• _Your instructions_: Print everything from the first line of the entries down to the line containing "Leveranstid", including that line, character for character.
== Input
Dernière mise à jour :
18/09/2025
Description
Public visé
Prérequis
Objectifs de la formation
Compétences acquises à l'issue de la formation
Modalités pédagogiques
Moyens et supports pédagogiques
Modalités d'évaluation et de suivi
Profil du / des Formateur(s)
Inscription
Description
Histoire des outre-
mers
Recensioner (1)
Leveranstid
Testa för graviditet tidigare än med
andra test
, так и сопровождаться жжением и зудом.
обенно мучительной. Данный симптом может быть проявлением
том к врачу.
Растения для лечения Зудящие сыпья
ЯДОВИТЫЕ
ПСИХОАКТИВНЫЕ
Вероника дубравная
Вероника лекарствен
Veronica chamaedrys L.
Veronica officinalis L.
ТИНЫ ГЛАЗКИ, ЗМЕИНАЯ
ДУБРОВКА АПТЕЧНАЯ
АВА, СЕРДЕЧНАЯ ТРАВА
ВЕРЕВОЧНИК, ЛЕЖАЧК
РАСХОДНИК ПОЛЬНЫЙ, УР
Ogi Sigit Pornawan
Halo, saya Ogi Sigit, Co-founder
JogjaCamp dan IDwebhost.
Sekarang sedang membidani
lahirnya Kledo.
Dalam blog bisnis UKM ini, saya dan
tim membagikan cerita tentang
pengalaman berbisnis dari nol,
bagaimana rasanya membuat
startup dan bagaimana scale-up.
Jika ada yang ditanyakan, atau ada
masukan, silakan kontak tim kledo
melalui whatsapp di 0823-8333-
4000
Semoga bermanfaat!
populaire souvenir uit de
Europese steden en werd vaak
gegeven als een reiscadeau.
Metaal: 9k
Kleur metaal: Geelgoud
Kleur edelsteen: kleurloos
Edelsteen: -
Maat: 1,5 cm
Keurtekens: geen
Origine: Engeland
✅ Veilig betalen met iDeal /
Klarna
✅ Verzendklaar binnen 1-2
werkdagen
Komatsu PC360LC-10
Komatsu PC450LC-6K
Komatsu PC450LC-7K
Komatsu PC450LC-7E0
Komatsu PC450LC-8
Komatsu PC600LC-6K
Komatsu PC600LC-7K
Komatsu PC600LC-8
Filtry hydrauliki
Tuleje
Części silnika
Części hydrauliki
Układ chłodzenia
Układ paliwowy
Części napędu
====
• _Response to the task_:
Dernière mise à jour :
18/09/2025
Description
Public visé
Prérequis
Objectifs de la formation
Compétences acquises à l'issue de la formation
Modalités pédagogiques
Moyens et supports pédagogiques
Modalités d'évaluation et de suivi
Profil du / des Formateur(s)
Inscription
Description
Histoire des outre-
mers
Recensioner (1)
Leveranstid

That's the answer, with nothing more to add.